• **ABOUT THIS TASK**
Starting at the line below holding "Figure 5. Example" and stopping at the line holding "S3 Table. The", print every line exactly, both ends included, and leave the rest out.

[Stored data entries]
---------------

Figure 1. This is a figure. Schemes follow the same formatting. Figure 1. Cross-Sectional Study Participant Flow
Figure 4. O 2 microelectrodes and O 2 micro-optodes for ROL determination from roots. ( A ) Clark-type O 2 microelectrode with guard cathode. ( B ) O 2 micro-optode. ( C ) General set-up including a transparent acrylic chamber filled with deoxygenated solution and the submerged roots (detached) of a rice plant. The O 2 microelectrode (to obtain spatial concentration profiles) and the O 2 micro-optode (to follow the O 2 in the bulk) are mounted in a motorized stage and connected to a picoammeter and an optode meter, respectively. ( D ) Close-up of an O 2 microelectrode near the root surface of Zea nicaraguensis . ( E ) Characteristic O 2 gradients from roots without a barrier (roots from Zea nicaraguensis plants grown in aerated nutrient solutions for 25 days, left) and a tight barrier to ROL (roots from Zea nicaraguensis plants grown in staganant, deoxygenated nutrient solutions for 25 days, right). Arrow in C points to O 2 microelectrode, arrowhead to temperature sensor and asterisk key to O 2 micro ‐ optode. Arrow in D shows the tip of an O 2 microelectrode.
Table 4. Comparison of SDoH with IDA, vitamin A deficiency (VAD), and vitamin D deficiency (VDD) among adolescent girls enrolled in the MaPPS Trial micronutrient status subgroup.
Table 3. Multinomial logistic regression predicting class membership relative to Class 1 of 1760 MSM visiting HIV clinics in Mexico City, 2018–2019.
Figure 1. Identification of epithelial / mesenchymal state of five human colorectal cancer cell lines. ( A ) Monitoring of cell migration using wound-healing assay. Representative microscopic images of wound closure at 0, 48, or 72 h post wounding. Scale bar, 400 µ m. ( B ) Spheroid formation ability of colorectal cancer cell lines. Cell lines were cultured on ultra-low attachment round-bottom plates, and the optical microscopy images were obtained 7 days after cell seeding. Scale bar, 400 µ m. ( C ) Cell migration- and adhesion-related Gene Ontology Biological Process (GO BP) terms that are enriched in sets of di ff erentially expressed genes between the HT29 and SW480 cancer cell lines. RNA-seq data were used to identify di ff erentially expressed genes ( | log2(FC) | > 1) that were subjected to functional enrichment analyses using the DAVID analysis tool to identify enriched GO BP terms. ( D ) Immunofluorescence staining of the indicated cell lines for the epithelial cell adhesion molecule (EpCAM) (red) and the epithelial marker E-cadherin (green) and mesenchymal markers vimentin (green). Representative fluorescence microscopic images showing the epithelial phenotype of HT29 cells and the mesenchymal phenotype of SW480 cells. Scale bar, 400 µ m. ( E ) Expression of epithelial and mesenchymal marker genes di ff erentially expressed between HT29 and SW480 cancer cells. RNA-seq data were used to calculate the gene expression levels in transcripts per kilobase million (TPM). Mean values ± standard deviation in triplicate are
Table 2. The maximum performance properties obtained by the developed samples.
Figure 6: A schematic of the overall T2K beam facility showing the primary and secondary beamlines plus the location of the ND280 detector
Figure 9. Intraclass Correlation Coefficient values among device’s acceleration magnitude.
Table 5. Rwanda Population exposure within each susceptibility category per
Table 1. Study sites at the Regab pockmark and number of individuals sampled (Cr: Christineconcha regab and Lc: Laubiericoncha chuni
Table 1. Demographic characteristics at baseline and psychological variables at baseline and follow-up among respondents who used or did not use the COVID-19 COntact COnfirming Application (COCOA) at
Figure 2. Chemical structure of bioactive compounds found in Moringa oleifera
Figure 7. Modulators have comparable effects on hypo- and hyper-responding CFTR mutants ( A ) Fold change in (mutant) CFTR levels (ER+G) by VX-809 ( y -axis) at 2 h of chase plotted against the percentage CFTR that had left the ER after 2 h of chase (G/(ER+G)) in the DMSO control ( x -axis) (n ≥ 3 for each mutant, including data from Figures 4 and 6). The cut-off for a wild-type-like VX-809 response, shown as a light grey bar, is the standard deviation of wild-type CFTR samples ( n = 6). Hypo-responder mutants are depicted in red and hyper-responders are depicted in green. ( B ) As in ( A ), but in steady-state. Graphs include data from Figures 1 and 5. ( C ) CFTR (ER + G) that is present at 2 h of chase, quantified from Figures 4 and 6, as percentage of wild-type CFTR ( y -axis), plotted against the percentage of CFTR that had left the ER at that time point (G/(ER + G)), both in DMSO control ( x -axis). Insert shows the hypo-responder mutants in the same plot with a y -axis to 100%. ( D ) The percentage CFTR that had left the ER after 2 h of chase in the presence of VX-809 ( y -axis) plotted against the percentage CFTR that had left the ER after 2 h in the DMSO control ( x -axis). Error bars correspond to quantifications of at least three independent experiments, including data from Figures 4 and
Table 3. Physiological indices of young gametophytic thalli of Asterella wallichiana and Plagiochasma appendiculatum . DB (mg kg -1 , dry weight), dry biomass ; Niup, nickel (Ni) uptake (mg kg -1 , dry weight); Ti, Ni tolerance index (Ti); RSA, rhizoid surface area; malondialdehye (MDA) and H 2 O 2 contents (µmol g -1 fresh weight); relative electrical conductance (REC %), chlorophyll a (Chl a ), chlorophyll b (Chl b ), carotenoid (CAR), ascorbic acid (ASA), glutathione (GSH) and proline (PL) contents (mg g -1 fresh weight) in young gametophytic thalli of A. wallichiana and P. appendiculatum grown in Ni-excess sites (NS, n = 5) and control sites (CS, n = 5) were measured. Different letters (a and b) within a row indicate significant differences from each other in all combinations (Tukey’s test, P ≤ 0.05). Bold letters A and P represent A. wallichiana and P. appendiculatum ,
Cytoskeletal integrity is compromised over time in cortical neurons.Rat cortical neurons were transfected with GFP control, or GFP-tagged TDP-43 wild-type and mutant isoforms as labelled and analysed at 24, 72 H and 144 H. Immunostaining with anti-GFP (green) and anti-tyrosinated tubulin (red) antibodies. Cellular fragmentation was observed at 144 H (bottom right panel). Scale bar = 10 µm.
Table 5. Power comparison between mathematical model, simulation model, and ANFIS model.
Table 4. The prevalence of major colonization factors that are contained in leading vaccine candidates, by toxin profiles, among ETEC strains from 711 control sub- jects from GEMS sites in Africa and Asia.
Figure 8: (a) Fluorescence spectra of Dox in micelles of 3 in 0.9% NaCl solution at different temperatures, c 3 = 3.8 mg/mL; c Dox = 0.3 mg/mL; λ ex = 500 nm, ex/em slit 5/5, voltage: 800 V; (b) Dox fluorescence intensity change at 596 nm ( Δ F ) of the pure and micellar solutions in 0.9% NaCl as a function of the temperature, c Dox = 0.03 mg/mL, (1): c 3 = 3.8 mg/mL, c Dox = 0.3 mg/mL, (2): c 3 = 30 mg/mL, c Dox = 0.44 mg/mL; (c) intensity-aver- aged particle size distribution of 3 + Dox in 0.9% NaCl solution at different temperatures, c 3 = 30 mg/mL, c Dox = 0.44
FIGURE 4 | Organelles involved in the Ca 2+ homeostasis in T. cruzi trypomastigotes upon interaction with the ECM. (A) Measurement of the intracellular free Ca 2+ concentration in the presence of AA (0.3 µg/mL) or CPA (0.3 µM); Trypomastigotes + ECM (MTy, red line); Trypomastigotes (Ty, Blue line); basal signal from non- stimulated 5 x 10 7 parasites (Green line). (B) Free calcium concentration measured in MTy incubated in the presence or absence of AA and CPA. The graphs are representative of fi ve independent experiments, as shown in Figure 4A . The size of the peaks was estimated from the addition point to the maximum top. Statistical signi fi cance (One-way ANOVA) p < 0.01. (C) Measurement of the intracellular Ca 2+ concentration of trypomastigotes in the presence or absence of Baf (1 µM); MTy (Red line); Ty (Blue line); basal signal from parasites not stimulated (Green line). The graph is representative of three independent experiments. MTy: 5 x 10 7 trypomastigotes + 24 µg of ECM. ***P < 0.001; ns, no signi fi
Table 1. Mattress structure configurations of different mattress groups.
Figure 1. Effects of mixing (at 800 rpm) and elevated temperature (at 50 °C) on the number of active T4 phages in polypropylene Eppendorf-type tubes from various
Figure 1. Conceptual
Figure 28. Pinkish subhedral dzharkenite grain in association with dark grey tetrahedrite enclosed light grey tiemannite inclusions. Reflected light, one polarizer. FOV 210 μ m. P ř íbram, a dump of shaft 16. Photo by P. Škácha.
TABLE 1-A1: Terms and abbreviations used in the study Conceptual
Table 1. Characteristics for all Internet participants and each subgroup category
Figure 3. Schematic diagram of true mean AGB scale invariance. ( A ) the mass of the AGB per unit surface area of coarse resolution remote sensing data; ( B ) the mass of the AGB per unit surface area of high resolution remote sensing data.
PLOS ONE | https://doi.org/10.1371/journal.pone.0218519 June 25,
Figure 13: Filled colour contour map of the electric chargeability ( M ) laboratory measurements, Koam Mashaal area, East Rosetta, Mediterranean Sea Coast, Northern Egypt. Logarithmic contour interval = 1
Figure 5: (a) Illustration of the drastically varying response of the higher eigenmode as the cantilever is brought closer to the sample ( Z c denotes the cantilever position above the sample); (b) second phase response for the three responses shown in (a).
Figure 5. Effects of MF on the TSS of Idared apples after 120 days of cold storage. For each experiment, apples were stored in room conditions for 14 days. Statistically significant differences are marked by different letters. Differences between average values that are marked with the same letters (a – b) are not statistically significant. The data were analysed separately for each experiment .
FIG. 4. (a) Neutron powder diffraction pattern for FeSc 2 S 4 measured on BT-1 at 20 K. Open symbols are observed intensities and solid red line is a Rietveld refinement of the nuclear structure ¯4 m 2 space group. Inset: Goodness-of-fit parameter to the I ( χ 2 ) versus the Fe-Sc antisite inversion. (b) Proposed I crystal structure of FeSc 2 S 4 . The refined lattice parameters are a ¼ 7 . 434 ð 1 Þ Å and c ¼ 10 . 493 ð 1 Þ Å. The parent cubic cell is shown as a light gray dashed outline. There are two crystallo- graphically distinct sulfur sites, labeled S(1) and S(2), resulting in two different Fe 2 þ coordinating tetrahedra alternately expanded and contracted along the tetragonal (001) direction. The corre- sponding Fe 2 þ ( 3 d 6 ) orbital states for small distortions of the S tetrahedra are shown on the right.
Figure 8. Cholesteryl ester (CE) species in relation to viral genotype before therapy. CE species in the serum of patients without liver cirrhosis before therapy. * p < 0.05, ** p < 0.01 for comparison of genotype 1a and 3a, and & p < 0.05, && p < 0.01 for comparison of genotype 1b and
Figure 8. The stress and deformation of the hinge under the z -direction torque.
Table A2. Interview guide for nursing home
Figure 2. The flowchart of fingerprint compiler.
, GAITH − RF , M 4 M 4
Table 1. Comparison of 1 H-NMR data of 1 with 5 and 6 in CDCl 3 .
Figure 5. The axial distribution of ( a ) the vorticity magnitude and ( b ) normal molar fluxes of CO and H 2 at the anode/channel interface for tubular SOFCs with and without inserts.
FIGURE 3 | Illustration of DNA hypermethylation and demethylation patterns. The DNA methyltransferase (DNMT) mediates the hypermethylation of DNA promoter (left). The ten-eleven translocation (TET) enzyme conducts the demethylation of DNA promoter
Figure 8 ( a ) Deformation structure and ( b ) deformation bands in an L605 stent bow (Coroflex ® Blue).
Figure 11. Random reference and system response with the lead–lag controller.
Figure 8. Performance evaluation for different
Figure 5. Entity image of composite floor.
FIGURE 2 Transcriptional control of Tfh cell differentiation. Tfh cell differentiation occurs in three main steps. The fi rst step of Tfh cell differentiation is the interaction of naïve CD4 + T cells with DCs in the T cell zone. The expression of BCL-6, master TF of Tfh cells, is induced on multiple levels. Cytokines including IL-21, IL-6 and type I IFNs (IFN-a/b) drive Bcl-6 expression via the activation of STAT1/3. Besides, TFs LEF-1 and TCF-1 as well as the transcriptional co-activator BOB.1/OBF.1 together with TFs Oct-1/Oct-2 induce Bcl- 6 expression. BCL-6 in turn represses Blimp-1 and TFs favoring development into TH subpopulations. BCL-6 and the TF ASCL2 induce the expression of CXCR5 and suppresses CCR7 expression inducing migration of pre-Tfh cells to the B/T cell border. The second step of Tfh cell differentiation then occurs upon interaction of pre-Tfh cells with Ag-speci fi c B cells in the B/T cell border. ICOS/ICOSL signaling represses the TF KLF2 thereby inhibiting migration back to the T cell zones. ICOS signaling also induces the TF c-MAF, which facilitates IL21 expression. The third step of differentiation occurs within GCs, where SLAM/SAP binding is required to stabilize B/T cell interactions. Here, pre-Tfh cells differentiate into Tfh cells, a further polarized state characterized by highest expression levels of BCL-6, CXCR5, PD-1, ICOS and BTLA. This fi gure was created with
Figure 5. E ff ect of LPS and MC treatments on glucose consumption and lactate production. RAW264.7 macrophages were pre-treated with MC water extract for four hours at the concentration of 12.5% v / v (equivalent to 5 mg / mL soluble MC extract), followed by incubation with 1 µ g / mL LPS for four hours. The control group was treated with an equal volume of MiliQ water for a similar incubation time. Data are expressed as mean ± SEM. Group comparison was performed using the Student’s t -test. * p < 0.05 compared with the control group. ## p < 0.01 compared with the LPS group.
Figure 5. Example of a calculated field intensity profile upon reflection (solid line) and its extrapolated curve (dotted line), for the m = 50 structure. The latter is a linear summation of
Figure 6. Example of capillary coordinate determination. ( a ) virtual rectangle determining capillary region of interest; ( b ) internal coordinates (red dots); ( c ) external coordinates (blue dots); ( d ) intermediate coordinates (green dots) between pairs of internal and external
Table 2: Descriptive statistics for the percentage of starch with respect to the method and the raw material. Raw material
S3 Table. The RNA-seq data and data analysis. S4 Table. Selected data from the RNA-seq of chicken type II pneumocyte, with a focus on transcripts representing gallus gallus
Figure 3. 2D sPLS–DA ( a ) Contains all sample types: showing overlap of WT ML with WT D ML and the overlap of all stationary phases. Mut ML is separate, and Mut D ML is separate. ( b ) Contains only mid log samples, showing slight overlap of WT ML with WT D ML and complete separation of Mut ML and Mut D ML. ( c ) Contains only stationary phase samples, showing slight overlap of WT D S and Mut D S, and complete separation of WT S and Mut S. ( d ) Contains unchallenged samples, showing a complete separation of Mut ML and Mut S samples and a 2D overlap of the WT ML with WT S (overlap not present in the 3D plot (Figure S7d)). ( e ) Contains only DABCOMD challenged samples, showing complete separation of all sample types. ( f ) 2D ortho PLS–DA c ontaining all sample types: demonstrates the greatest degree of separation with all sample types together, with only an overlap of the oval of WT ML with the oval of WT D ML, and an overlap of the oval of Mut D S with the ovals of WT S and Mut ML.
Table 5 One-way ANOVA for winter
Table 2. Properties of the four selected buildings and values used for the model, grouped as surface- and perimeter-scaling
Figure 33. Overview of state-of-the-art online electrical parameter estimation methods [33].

---------------

• **RESULT OF THE TASK**
Figure 5. Example of a calculated field intensity profile upon reflection (solid line) and its extrapolated curve (dotted line), for the m = 50 structure. The latter is a linear summation of
Figure 6. Example of capillary coordinate determination. ( a ) virtual rectangle determining capillary region of interest; ( b ) internal coordinates (red dots); ( c ) external coordinates (blue dots); ( d ) intermediate coordinates (green dots) between pairs of internal and external
Table 2: Descriptive statistics for the percentage of starch with respect to the method and the raw material. Raw material
S3 Table. The RNA-seq data and data analysis. S4 Table. Selected data from the RNA-seq of chicken type II pneumocyte, with a focus on transcripts representing gallus gallus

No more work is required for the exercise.